Freedom is Freedom is Freedom

Treasury For The Free World.
by Ben Raeburn.
New York, Arco Publishing Co., 1946. 417 pp. $3.50.

“The material in this book, now enlarged and revised, originates from the files of Free World, the publication which has become a focal point for the ideas of international leaders and statesmen on the urgent problems of our time,” says the editor. The volume contains the expressions of some sixty-odd writers—political leaders, prominent intellectuals, movie producers, poets, journalists and experts of different kinds. Among others, the following names appear: La Guardia, Wallace, Croce, Tito, de Gaulle, Bertrand Russell, Darryl F. Zanuck, Einstein, Juan Negrin, Gunnar Myrdal and Carl Sandburg. The book is divided into thirteen sections that deal with such subjects as the international policy of the United States, science, the problems of the great political areas of the world, the question of a free press, group prejudice, and so on. The over-all subject of the volume can be identified as the problem of freedom in the world that is to be built on the victory of the United Nations. But the true unity of these writings (if there is any) consists in a mode of thought and an attitude toward politics and historical development.

What sets the tone for this unity is the conflict the majority of these writers have in common. Their statements are conditioned by two contradictory assumptions—that the world of the United Nations is free, and that it must become free. Different writers weight these assumptions differently. But this can be said in general: the more they lean on the first assumption, the more wordy and vacuous are their pronouncements concerning the second. The collection opens, very appropriately, with an essay by William O. Douglas entitled “Freedom From and Freedom For.” To set up notions of positive and negative freedom is, of course, the most natural way of dealing with the basic contradiction of the assumptions. But the value of these notions is seriously compromised by the fact that freedom from is freedom for; or, a solved problem is a solved problem.

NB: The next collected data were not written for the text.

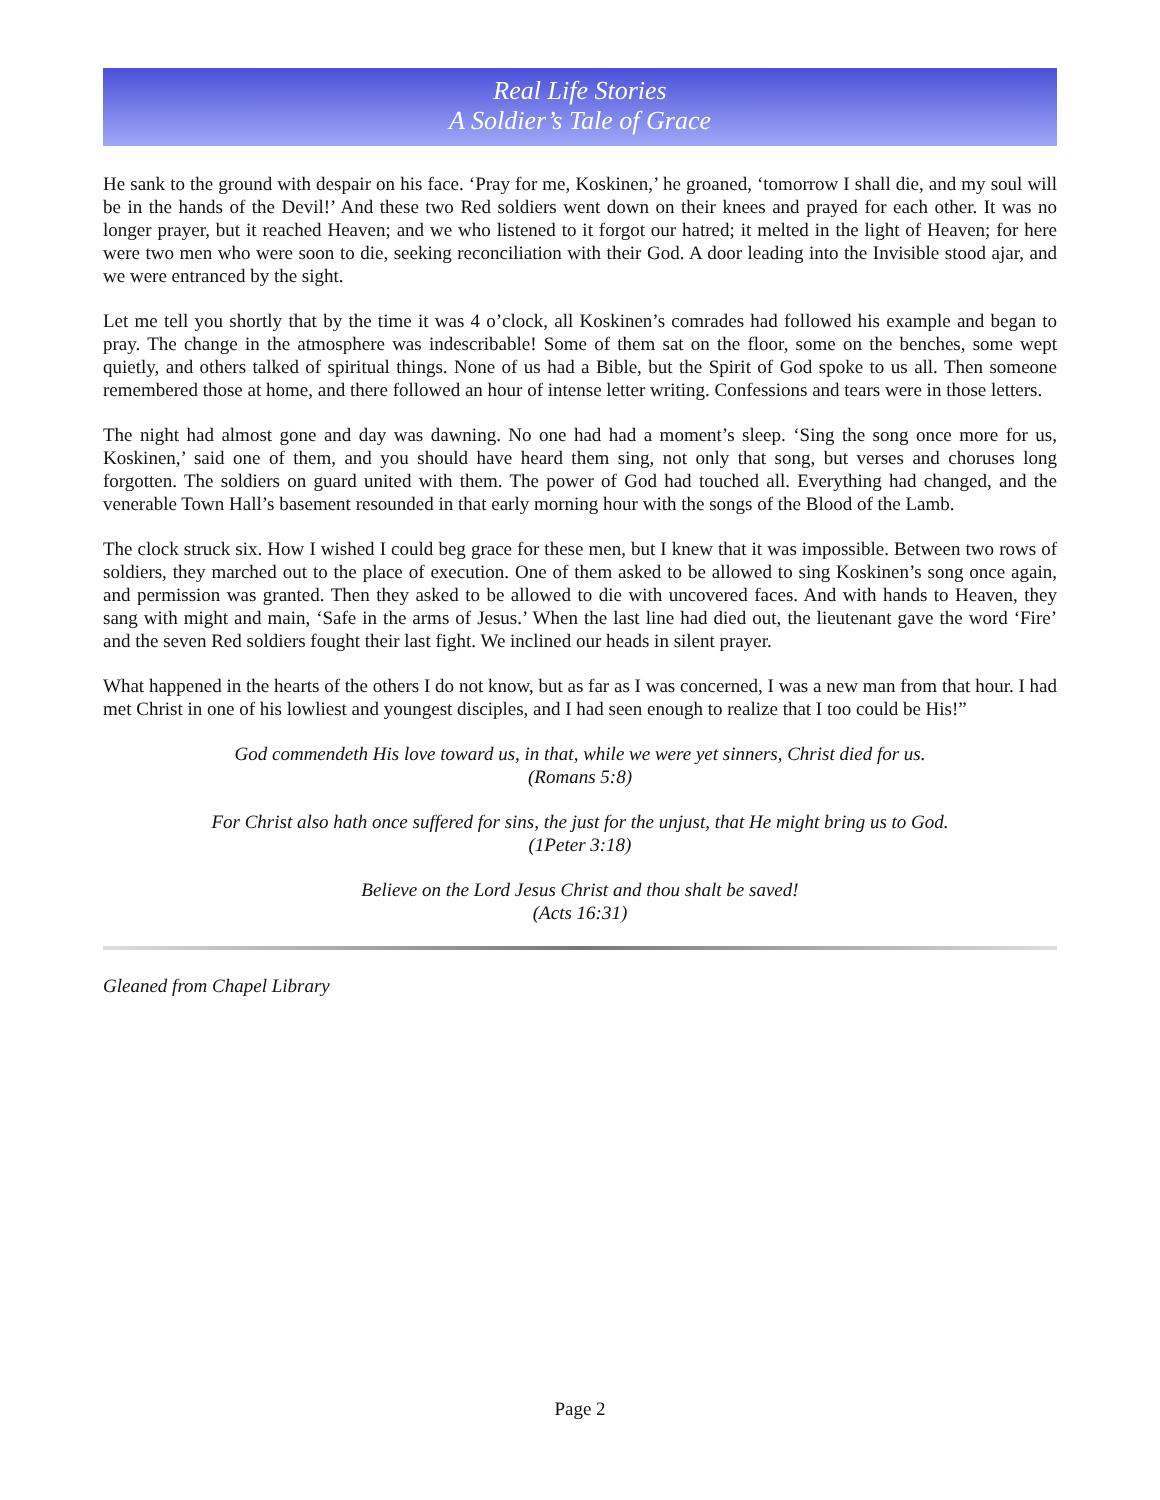Real Life Stories
A Soldier’s Tale of Grace
He sank to the ground with despair on his face. ‘Pray for me, Koskinen,’ he groaned, ‘tomorrow I shall die, and my soul will be in the hands of the Devil!’ And these two Red soldiers went down on their knees and prayed for each other. It was no longer prayer, but it reached Heaven; and we who listened to it forgot our hatred; it melted in the light of Heaven; for here were two men who were soon to die, seeking reconciliation with their God. A door leading into the Invisible stood ajar, and we were entranced by the sight.
Let me tell you shortly that by the time it was 4 o’clock, all Koskinen’s comrades had followed his example and began to pray. The change in the atmosphere was indescribable! Some of them sat on the floor, some on the benches, some wept quietly, and others talked of spiritual things. None of us had a Bible, but the Spirit of God spoke to us all. Then someone remembered those at home, and there followed an hour of intense letter writing. Confessions and tears were in those letters.
The night had almost gone and day was dawning. No one had had a moment’s sleep. ‘Sing the song once more for us, Koskinen,’ said one of them, and you should have heard them sing, not only that song, but verses and choruses long forgotten. The soldiers on guard united with them. The power of God had touched all. Everything had changed, and the venerable Town Hall’s basement resounded in that early morning hour with the songs of the Blood of the Lamb.
The clock struck six. How I wished I could beg grace for these men, but I knew that it was impossible. Between two rows of soldiers, they marched out to the place of execution. One of them asked to be allowed to sing Koskinen’s song once again, and permission was granted. Then they asked to be allowed to die with uncovered faces. And with hands to Heaven, they sang with might and main, ‘Safe in the arms of Jesus.’ When the last line had died out, the lieutenant gave the word ‘Fire’ and the seven Red soldiers fought their last fight. We inclined our heads in silent prayer.
What happened in the hearts of the others I do not know, but as far as I was concerned, I was a new man from that hour. I had met Christ in one of his lowliest and youngest disciples, and I had seen enough to realize that I too could be His!”
God commendeth His love toward us, in that, while we were yet sinners, Christ died for us.
(Romans 5:8)
For Christ also hath once suffered for sins, the just for the unjust, that He might bring us to God.
(1Peter 3:18)
Believe on the Lord Jesus Christ and thou shalt be saved!
(Acts 16:31)
Gleaned from Chapel Library
Page 2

The main result, in any case, is Fourth-of-July rhetoric. In a number of the articles, the writers begin by affirming the value of freedom, liberty, etc.; then they say we have had enough talk about freedom, liberty, etc.; then they proceed to talk some more about freedom, liberty, etc. This rhetorical strain, this inability to analyze the world except in terms of moral abstractions, reaches its lowest point in the article by Orson Welles, who says that “A free world means just that. . . .”

Another element that unifies this collection is that many of the writers reduce all problems to one problem—the problem of international cooperation. The logic of this maneuver is that there are no wars without enemies, therefore let us have no enemies. Full, workable and thoroughly democratic cooperation among nations would certainly solve all of our problems, but that would be because the very presence of such cooperation would proclaim that all of our problems had already been solved. The whole is no better than the parts that make it up (some would say that in social affairs it is always worse). If, in the present period, we do not have an international organization reflecting the problems of its memberstates, then international organization will be useless. One way or the other, only the solution of these internal problems will avert another war; the mere creation of an international organization will not.

And what are the primary problems in the world today? Most of the writers in Treasury for the Free World are candid enough to admit that the chief questions concern Russia, America and their mutual relations. As regards the creation of a free world, Russian totalitarianism and capitalist property-forms in America are the two greatest issues. And they are the least discussed in the whole book! Due mention is made of the powerful economic potential of the Soviet Union; and the book is literally overburdened with holiday references to America’s democratic traditions. But property-for-profit and totalitarianism are discussed only by a few socialists—Pierre Cot and Wou Saofong, for instance.

The best articles are those of factual content; or those having the greatest specificity of analysis. Hugo Fernandez Artucio presents with simple, factual force the ugly picture of education in Argentina. The portrait of Julian Zugazagoitia, hero of the Spanish Civil War, is written with genuine feeling by J. Alvarez Del Vayo. Koshi Katayama offers an interesting réumé of the history of the liberal tradition in Japan.

The most brilliant article is Gunnar Myrdal’s analysis of the American Negro. The most embarrassing piece is by Darryl F. Zanuck, who proposes that the film corporations of the United Nations take over the German film industry (because movies have become as important as munitions, he says). The best writing is in Thomas Mann’s “The Tragedy of Germany.” An example: “The mechanized romanticism called Germany. . . .” Julian Huxley’s article on the future of colonies is the most disappointing. He very intelligently deals with everything but the essential aspect of the question, which is the compulsion of capitalist nations to exploit the colonies economically.

Judged by any reasonably high standard of critical, penetrating thought, this volume as a whole must be termed a failure. That is because, as long as man remains a stranger to freedom, talk about freedom will never be anything more than—talk about freedom. Hope or good will alone will not build a new or a free world; they will only lead us a little more sedately—and sedatively—to the abyss.